After looking at a number of statistics that don't tackle your question directly, my impression is that being in a single-parent household might be correlated with an important factor of childhood sexual abuse, but that it is not a contributor on its own. Namely, a strong correlate of childhood sexual abuse is involvement of the biological father in raising the child. In families where the parents have a bad relationship (whether they are divorced or not), the most common perpetrators of sexual abuse - male relatives and and acquaintances - have a greater chance of committing sexual abuse. Very often the perpetrator is the mother's partner (whether he is living with them or not), who is not the biological father of the child.

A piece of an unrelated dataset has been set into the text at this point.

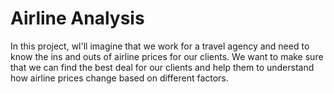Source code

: # Airline Analysis

In this project, wl'll imagine that we work for a travel agency and need to know the ins and outs of airline prices for our clients. We want to make sure that we can find the best deal for our clients and help them to understand how airline prices change based on different factors.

(A few sources on the most common perpetrators: first bullet on the page, bottom of page 8, Finkelhor study mentioned in last bullet.)
Some relevant stastics:
A pediatrics source on general abuse and neglect, that shows that a child living with either a single mother or a mother and her live-in partner, is at greater risk of abuse and neglect:
living with their married biological parents places kids at the lowest
risk for child abuse and neglect, while living with a single parent
and a live-in partner increased the risk of abuse and neglect to more
than eight times that of other children
A source on fatherless kids (which summarizes information from another source which I haven't read myself), that again shows that many victims of childhood sexual abuse are living with the mother's boyfriend or a stepfather:
Sexual abuse. A study of 156 victims of child sexual abuse found that
the majority of the children came from disrupted or single-parent
homes; only 31 percent of the children lived with both biological
parents. Although stepfamilies make up only about 10 percent of all
families, 27 percent of the abused children lived with either a
stepfather or the mother's boyfriend. Source: Beverly Gomes-Schwartz,
Jonathan Horowitz, and Albert P. Cardarelli, "Child Sexual Abuse
Victims and Their Treatment," U.S. Department of Justice, Office of
Juvenile Justice and Delinquency Prevention.
A source that describes how pedophiles work, showing that they need to have ample time alone with the child:
Many times pedophiles will develop a close relationship with a single
parent in order to get close to their children. Once inside the home,
they have many opportunities to manipulate the children -- using
guilt, fear, and love to confuse the child. If the child's parent
works, it offers the pedophile the private time needed to abuse the
child.
So this source does mention single-parent families as likely targets, but if the pedophile becomes the live-in boyfriend in order to be closer to the child, I'm guessing it wouldn't count as a single-parent household anymore?
To answer whether children from single-parent households are more likely victims than children living with both parents, the numbers would need to be broken down differently from what they are in the sources I've found. It seems to me that this information isn't widely available because single-parenting on its own is not an important factor. But obviously, more data is needed to answer that question.